[Reading passage]
I must finish, my Lords. I was told that I could speak for a quarter of an hour, after which, I should be shot. I do not know whether or not I have exceeded the quarter of an hour. But there is £9,700,000-odd under this scheme. They get back £1 million in taxation from these unfortunate people; that knocks a million off. They got back over £1 million here on refunds; that knocks £2 million off. So this much-vaunted £9,700,000 is, at the most, £7,700,000, and I doubt if it is even that. But I do not have the time and I do not want to get drawn into that side of it, though there is one point about that particular scheme to which I hardly know how to allude.

It was put over with tremendous advertising, that 90 per cent. of the people are going to get 100 per cent. of their claims. My Lords, I have been assured that this is just not true. As I have said, I cannot get up and argue that, because I do not have the facts; and anyway it would be rather difficult to do. But these experts assure me that that just is not true, and that it is misleading.

I have almost finished, my Lords. The so-called scheme has five proposals. It is headed to the effect that it is a final settlement. That seems to me straight away to be a contradiction in terms. Are they proposals, or are they part of a dictated and final document? They must be one or the other, and if they are dictated there is not much mare to be said. I should like to think that they are proposals; anyhow, they are called proposals. There are five proposals, some of which might be pulled to bits—others not so much. The one on which I should like to concentrate is the last one, No. 5, which sets aside £2½ million and sets up a special committee to deal with hardships of British subjects whose assets, through having been sequestered, are blocked in Egypt.

I do not know if your Lordships realise the impossible situation that these people are in. Through our putting up the money to Egypt, they have been enabled to get £5,000 each transferred to this country. The rest of this property in Egypt—£5,000, £10,000, £50,000—is blocked. They cannot touch it, they cannot sell it, they cannot use it. What is the good of it to them? I have asked one claimant in very well-informed circles: "What do you assess is the value of the property in Egypt which is so frozen in Egypt?" I asked the noble Earl himself last week. I did not think he would be able to answer and he told me that he could not, which did net surprise me. It was put, earlier on, by the then Chancellor of the Exchequer, at being £130 million. We know that the Shell people settled separately for £50 million. That knocks it down to £80 million, so altogether it was left at that time at about £80 million out in Egypt. Who knows how it has fared since? Anyway, all the claimants are going to get for this frozen property under the present Government scheme, is £2½ million. I am assured by one claimant who happens to be among those affected, though that does not affect his judgment, that a low estimate of the property thus frozen in Egypt is £20 million. Against that the scheme provides £2½ million, plus a committee to go into cases of hardship.

[Questions to answer]
**a)** Summarize the speech on the Egypt compensation scheme in two sentences.
**b)** In the speech on the Egypt compensation scheme, how much did the Shell people settle for separately?
**c)** Write the next part of the speech on the Egypt compensation scheme, picking up after its final sentence.
The listing has no connection to the speech.

(Collected data)
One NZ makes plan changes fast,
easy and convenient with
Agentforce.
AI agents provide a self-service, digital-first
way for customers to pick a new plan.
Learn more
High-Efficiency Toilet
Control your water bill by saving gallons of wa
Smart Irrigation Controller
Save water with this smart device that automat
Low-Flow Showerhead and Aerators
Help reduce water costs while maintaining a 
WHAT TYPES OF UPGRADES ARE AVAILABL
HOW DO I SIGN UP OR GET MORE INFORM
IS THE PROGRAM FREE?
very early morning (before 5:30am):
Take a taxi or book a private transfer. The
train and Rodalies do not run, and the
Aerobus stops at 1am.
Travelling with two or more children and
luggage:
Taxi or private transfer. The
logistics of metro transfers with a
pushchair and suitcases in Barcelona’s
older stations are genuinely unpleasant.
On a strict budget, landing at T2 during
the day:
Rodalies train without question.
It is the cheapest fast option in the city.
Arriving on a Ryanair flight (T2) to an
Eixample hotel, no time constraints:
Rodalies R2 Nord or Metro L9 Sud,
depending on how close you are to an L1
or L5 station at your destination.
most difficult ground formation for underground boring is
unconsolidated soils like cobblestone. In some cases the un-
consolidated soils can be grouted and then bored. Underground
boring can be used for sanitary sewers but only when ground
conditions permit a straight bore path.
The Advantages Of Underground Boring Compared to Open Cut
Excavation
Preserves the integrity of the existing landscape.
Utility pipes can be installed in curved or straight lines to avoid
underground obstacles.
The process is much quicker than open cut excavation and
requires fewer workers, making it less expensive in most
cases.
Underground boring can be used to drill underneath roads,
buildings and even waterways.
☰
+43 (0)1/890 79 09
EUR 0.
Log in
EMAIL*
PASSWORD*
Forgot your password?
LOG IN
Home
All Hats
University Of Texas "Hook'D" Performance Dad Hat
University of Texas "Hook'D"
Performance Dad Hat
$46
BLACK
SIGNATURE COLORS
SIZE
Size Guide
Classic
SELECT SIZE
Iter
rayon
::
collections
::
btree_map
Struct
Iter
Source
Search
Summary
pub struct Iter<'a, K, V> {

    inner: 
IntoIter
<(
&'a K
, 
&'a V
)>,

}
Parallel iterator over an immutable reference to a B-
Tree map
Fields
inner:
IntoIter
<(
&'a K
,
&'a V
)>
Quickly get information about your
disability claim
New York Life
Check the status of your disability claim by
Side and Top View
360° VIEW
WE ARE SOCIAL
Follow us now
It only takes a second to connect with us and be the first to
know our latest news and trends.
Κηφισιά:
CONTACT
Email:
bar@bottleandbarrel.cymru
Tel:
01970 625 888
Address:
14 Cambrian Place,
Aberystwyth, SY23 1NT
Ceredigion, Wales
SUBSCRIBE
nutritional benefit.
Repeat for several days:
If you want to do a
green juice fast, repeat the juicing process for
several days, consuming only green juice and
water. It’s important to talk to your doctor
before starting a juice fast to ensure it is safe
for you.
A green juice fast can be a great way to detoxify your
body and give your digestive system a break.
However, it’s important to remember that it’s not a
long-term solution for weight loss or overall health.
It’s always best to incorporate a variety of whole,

[Responses by task]
**a)** The speaker argues that the scheme's much-vaunted £9,700,000 is at most £7,700,000 once taxation and refunds are taken off, and reports being assured by experts that the advertised claim that 90 per cent of the people will get 100 per cent of their claims is not true. The speaker then concentrates on proposal No. 5, which sets aside £2½ million and a special committee for British subjects whose sequestered assets are blocked in Egypt, against a low estimate of £20 million for that frozen property.

**b)** £50 million.

**c)**
Honestly, my Lords, I do not think that is good enough, but I do not really know what my status is in talking of this thing at all, because if it is not still sub judice what is the good? I would not dream of dividing the House on it; it would not be any good, anyway. But it really is such a crying scandal that I must reserve full liberty to revert to that particular part of the scheme later on, as we discover how things really are. I get back to the elephant and the period of gestation. We have only had seven days to ponder on this work of seven years. It is not very long.

My Lords, I have kept you long enough. You are always very patient and very helpful. But what you have to remember is that what matters is not me; it is not what I say to you; it is not really what you think yourselves. It is these unfortunate individuals, these poor, wretched people who, seven years after the event, are still without adequate means and are still deprived of their own property. They are the people we are talking about and of whom we must think, and it is on their behalf that I speak to you today.